Etkinliğini açılışında konuşan EMO Ankara Şubesi Yönetim Kurulu Başkanı Ebru Akgün Yalçın ise şunları söyledi, "Ali İhsan Alpaslan‘ın çok değerli ailesi sevgili EMO camiası hepinizi saygıyla selamlıyorum. Şube olarak ya da birliğimiz ahde vefa şeklinde değerlerimizi unutmamak adına bu tarz etkinlikler yapıyoruz. O dönemin temasına yönelik paneller organize ediyoruz. Ali İhsan Alpaslan erken bir şekilde aramızdan ayrıldı. 2008 yılında hunharca katledildi. Yargı süreçleri esnasında acılarımız hep taze kaldı, hâlâ da acılarımız bitmiş değil. Onu erken kaybetmiş olmanın verdiği acı hem ailesine hem camiamıza acı günler geçirmesine neden oldu. 2012 yılında çok değerli büyüklerimizi de yitirdik. Bu değerlerin yaratılmasında hepsinin emekleri olduğu birebir çabaları olduğu düşüncesiyle gençler olarak o değerlerimizle gurur duyuyoruz. Onların anılarını yaşatmak için hepinizin önünde söz veriyoruz.
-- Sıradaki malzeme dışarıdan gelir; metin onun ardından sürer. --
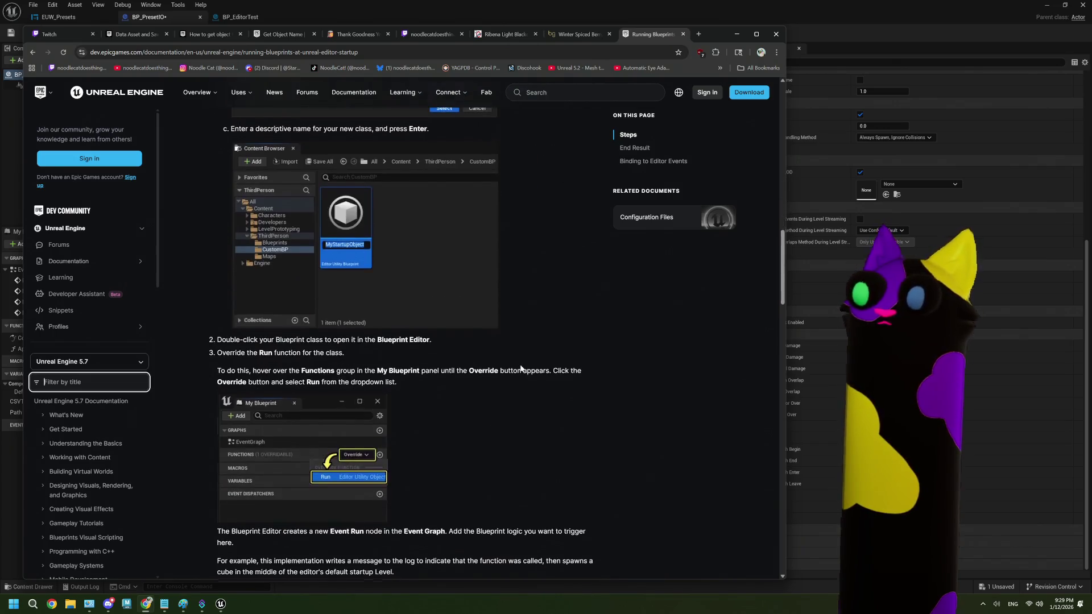
{"action": "scroll", "coordinate": [520, 368], "scroll_direction": "down", "scroll_amount": 3}
{"action": "scroll", "coordinate": [520, 368], "scroll_direction": "down", "scroll_amount": 6}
Dönemsel olarak çok da yerinde olan bir konuyu seçtik. Kentsel dönüşüm ve afet politikaları, ülkemizin bir çok politikasına belirleyecek şeylere gebe. Bilimin de AKP‘nin bu son dönem yapmış olduğu politikaları bir şekilde haksız sayan bilirkişi raporları, bizim sokaklardaki mücadelemize destek olur nitelikte."

Ali İhsan Alpaslan‘ın kız kardeşi Nesrin Alpaslan da şöyle konuştu; " Değerli konuklar bu anmada bizle birlikte olduğunuz için sizleri selamlıyorum. Dava sonuçlandı Yargıtay süreci devam ediyor. Yargı süreci 29.11.2011 yılında sonuçlandı. Cinayette 4 kişi vardı kendileri de itiraf ediyorlardı. Bunlardan ikisi içeriye alındı, 3 yıl boyunca içeride kaldı. Hepsi beraat etti bir kişi tutuklandı. Aslında bunların dördü de katil. TİP gençleri öldürenler, Sivas katliamını yapanlar serbest bırakıldı. Bunları devlet bıraktı. Neden de şu. Sunduğumuz deliller yetersiz bulundu. Peki TİP‘li 7 genç için sunulan kanıtlar yetersiz miydi? Değil. Yargı aslında vicdan ile cüzdan arasına sıkışmış durumda. 30 Ekim 2008 yılından bu yana biz adım adım delil tespit etmeye çalıştık, bunun karşısında kolluk kuvvetleri bu delilleri karartmaya çalıştı. Bir kişi bizim sunduğumuz delillerle ceza aldı diğerleri serbest bırakıldı. Savcı tarafından katil olarak itham edilen kişi delil yetersizliği gösterilerek serbest bırakıldı. Bize göre deliller yetersiz değildi.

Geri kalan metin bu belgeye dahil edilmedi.